(Records contained in a dataset)
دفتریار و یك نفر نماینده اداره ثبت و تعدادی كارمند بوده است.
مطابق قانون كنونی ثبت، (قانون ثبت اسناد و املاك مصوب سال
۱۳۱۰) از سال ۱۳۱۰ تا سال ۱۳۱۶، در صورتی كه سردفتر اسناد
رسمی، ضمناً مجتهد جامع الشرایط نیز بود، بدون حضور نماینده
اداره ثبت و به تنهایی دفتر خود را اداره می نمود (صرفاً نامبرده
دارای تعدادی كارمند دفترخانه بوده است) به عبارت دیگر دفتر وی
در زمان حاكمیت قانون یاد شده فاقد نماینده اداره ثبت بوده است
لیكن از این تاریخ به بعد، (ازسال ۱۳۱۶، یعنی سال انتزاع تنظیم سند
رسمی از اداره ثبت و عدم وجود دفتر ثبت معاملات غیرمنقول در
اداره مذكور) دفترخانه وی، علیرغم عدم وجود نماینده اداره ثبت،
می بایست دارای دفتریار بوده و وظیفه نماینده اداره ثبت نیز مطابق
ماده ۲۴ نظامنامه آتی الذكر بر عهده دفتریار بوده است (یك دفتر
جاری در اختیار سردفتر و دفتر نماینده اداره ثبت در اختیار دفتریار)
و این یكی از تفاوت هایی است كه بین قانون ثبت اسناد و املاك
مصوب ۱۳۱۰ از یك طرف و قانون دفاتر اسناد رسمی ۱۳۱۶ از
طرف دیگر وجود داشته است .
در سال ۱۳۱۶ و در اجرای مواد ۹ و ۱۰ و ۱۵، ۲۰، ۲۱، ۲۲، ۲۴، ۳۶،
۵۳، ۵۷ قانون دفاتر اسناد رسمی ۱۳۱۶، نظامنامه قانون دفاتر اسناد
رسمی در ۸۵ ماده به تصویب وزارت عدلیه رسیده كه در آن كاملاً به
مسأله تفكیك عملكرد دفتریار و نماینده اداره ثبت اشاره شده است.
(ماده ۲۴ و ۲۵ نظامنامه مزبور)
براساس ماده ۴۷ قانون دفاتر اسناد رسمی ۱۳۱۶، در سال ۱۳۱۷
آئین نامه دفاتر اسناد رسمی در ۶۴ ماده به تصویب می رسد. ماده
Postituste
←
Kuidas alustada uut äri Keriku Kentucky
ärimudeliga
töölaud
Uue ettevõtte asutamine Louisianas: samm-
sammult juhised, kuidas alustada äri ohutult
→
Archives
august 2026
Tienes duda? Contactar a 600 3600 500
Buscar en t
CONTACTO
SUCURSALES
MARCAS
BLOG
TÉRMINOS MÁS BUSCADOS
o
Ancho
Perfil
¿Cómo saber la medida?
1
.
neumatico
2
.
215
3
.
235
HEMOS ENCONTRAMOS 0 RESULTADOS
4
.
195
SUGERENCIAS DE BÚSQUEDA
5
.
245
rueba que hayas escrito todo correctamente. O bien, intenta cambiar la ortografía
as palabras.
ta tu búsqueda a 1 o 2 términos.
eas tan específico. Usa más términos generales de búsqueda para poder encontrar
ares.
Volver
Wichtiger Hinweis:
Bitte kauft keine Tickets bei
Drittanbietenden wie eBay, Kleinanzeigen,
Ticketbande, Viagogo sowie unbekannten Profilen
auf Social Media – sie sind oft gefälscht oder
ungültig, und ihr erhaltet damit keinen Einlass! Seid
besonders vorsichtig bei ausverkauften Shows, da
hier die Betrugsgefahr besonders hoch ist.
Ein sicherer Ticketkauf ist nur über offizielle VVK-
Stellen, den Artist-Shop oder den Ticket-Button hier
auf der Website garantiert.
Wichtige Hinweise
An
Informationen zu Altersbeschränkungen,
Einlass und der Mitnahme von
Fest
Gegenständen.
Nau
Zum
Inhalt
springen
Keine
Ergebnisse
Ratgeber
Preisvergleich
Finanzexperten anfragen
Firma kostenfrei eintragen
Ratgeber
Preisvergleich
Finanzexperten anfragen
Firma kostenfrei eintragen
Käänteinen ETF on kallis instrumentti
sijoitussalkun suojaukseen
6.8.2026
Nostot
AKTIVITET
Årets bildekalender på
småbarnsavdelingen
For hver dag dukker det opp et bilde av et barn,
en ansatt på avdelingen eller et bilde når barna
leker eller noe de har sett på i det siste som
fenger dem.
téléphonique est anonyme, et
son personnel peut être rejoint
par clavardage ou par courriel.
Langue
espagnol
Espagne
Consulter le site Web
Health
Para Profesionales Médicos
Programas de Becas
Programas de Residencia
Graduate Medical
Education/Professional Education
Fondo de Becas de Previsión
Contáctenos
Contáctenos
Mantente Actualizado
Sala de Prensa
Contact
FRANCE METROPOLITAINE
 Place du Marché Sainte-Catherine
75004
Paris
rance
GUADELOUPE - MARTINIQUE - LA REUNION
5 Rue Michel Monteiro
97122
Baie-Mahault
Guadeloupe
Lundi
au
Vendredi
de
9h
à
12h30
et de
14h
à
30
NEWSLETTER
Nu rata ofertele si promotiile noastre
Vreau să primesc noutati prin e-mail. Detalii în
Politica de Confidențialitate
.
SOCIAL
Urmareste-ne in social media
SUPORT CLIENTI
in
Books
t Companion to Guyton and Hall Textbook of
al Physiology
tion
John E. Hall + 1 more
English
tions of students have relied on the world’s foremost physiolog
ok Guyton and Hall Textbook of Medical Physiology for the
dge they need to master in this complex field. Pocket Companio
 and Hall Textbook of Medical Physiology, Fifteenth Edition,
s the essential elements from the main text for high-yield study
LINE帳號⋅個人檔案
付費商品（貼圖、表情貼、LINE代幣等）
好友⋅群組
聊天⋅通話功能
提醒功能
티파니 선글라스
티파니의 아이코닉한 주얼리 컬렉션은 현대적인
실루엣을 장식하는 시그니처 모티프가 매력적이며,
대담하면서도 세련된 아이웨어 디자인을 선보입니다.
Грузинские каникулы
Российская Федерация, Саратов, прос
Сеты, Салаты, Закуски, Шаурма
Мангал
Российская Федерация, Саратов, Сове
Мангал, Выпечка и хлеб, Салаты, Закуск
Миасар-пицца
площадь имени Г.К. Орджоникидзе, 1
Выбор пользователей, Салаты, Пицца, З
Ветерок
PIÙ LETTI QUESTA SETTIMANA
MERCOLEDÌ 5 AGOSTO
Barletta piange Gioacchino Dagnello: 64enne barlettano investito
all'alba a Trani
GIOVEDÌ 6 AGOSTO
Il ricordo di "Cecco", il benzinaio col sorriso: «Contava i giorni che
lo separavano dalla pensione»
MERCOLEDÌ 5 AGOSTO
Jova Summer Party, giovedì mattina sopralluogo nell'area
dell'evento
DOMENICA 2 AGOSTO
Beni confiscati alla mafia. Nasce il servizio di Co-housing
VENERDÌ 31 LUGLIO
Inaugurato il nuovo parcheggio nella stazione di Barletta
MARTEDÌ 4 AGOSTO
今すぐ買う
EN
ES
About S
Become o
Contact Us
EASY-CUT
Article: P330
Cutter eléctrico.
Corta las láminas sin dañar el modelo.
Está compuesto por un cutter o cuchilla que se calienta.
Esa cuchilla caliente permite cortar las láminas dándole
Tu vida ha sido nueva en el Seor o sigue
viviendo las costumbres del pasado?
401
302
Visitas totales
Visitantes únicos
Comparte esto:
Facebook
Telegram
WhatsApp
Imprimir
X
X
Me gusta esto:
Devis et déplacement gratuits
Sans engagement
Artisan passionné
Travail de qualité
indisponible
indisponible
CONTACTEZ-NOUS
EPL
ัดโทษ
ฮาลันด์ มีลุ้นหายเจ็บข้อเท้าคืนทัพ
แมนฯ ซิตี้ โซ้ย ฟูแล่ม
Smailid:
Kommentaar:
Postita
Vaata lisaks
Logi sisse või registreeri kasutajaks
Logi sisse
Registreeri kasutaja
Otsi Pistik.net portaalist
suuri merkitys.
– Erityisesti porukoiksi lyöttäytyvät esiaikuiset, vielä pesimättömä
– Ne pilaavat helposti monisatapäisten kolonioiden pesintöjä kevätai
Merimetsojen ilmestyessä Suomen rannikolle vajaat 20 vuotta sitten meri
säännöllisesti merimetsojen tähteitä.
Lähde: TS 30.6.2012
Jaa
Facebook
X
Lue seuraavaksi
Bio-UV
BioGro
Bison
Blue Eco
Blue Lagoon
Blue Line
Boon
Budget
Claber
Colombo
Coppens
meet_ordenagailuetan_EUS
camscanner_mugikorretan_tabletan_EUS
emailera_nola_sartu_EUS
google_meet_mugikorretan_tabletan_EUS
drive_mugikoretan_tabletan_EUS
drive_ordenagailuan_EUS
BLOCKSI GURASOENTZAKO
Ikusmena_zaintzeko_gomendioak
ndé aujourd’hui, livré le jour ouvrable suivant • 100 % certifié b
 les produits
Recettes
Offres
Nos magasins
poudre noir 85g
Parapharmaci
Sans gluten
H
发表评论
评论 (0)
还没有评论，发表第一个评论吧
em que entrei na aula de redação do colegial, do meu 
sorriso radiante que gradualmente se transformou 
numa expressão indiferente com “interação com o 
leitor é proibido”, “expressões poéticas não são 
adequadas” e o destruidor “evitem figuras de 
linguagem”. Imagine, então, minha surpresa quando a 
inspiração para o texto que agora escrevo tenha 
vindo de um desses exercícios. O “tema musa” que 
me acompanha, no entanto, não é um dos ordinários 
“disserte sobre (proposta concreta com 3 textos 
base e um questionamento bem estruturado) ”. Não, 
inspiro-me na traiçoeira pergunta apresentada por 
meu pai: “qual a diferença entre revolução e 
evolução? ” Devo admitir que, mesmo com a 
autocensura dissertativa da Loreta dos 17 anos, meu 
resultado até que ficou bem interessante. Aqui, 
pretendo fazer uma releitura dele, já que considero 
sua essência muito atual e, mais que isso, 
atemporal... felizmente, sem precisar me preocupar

# Task prompt
Write out the part of the data that runs from its first line through the line containing "در سال ۱۳۱۶", including both of those lines, with no changes.

# Result below
دفتریار و یك نفر نماینده اداره ثبت و تعدادی كارمند بوده است.
مطابق قانون كنونی ثبت، (قانون ثبت اسناد و املاك مصوب سال
۱۳۱۰) از سال ۱۳۱۰ تا سال ۱۳۱۶، در صورتی كه سردفتر اسناد
رسمی، ضمناً مجتهد جامع الشرایط نیز بود، بدون حضور نماینده
اداره ثبت و به تنهایی دفتر خود را اداره می نمود (صرفاً نامبرده
دارای تعدادی كارمند دفترخانه بوده است) به عبارت دیگر دفتر وی
در زمان حاكمیت قانون یاد شده فاقد نماینده اداره ثبت بوده است
لیكن از این تاریخ به بعد، (ازسال ۱۳۱۶، یعنی سال انتزاع تنظیم سند
رسمی از اداره ثبت و عدم وجود دفتر ثبت معاملات غیرمنقول در
اداره مذكور) دفترخانه وی، علیرغم عدم وجود نماینده اداره ثبت،
می بایست دارای دفتریار بوده و وظیفه نماینده اداره ثبت نیز مطابق
ماده ۲۴ نظامنامه آتی الذكر بر عهده دفتریار بوده است (یك دفتر
جاری در اختیار سردفتر و دفتر نماینده اداره ثبت در اختیار دفتریار)
و این یكی از تفاوت هایی است كه بین قانون ثبت اسناد و املاك
مصوب ۱۳۱۰ از یك طرف و قانون دفاتر اسناد رسمی ۱۳۱۶ از
طرف دیگر وجود داشته است .
در سال ۱۳۱۶ و در اجرای مواد ۹ و ۱۰ و ۱۵، ۲۰، ۲۱، ۲۲، ۲۴، ۳۶،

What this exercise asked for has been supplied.